Write out all the data again, exactly.

* _Data for review_
==================================================
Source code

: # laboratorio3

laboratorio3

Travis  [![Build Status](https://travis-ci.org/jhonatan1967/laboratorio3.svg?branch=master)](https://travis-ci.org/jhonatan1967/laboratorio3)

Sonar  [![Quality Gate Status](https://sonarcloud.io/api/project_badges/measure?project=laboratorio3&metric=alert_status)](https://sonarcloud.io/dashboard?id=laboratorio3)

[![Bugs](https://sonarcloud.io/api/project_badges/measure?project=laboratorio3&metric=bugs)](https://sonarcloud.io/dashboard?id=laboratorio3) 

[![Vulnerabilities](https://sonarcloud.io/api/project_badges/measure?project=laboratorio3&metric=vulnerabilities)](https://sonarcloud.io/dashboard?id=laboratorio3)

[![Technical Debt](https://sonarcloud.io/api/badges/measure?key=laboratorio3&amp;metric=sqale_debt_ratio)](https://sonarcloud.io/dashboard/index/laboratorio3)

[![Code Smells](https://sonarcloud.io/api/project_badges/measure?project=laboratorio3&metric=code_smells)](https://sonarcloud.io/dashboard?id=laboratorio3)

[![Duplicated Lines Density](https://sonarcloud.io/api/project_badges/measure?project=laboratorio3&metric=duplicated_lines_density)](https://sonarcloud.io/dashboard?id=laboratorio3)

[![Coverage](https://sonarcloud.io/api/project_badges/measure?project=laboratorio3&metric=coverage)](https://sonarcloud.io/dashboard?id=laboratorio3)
==================================================
* _Task solution_
Source code

: # laboratorio3

laboratorio3

Travis  [![Build Status](https://travis-ci.org/jhonatan1967/laboratorio3.svg?branch=master)](https://travis-ci.org/jhonatan1967/laboratorio3)

Sonar  [![Quality Gate Status](https://sonarcloud.io/api/project_badges/measure?project=laboratorio3&metric=alert_status)](https://sonarcloud.io/dashboard?id=laboratorio3)

[![Bugs](https://sonarcloud.io/api/project_badges/measure?project=laboratorio3&metric=bugs)](https://sonarcloud.io/dashboard?id=laboratorio3) 

[![Vulnerabilities](https://sonarcloud.io/api/project_badges/measure?project=laboratorio3&metric=vulnerabilities)](https://sonarcloud.io/dashboard?id=laboratorio3)

[![Technical Debt](https://sonarcloud.io/api/badges/measure?key=laboratorio3&amp;metric=sqale_debt_ratio)](https://sonarcloud.io/dashboard/index/laboratorio3)

[![Code Smells](https://sonarcloud.io/api/project_badges/measure?project=laboratorio3&metric=code_smells)](https://sonarcloud.io/dashboard?id=laboratorio3)

[![Duplicated Lines Density](https://sonarcloud.io/api/project_badges/measure?project=laboratorio3&metric=duplicated_lines_density)](https://sonarcloud.io/dashboard?id=laboratorio3)

[![Coverage](https://sonarcloud.io/api/project_badges/measure?project=laboratorio3&metric=coverage)](https://sonarcloud.io/dashboard?id=laboratorio3)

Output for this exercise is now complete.